_TO DO_
Revise the text of all the records below, substituting "recommended" for every occurrence of "suggested" and leaving everything else unchanged. Omit the pictures from your answer.
====
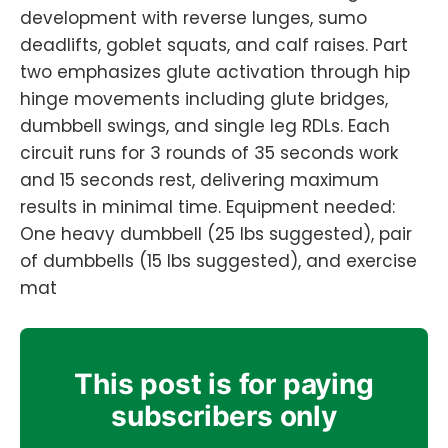
development with reverse lunges, sumo
deadlifts, goblet squats, and calf raises. Part
two emphasizes glute activation through hip
hinge movements including glute bridges,
dumbbell swings, and single leg RDLs. Each
circuit runs for 3 rounds of 35 seconds work
and 15 seconds rest, delivering maximum
results in minimal time. Equipment needed:
One heavy dumbbell (25 lbs suggested), pair
of dumbbells (15 lbs suggested), and exercise
mat
This post is for paying
subscribers only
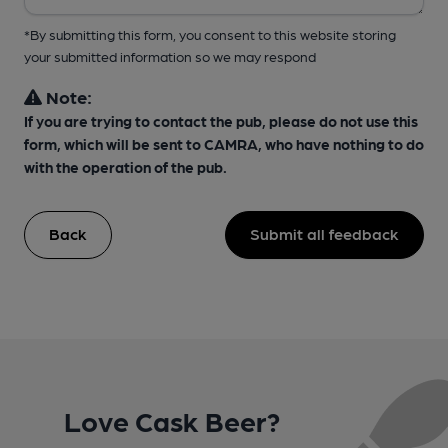
*By submitting this form, you consent to this website storing
your submitted information so we may respond
Note:
If you are trying to contact the pub, please do not use this
form, which will be sent to CAMRA, who have nothing to do
with the operation of the pub.
Back
Submit all feedback
Love Cask Beer?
====
_RESPONSE_
development with reverse lunges, sumo
deadlifts, goblet squats, and calf raises. Part
two emphasizes glute activation through hip
hinge movements including glute bridges,
dumbbell swings, and single leg RDLs. Each
circuit runs for 3 rounds of 35 seconds work
and 15 seconds rest, delivering maximum
results in minimal time. Equipment needed:
One heavy dumbbell (25 lbs recommended), pair
of dumbbells (15 lbs recommended), and exercise
mat
This post is for paying
subscribers only
*By submitting this form, you consent to this website storing
your submitted information so we may respond
Note:
If you are trying to contact the pub, please do not use this
form, which will be sent to CAMRA, who have nothing to do
with the operation of the pub.
Back
Submit all feedback
Love Cask Beer?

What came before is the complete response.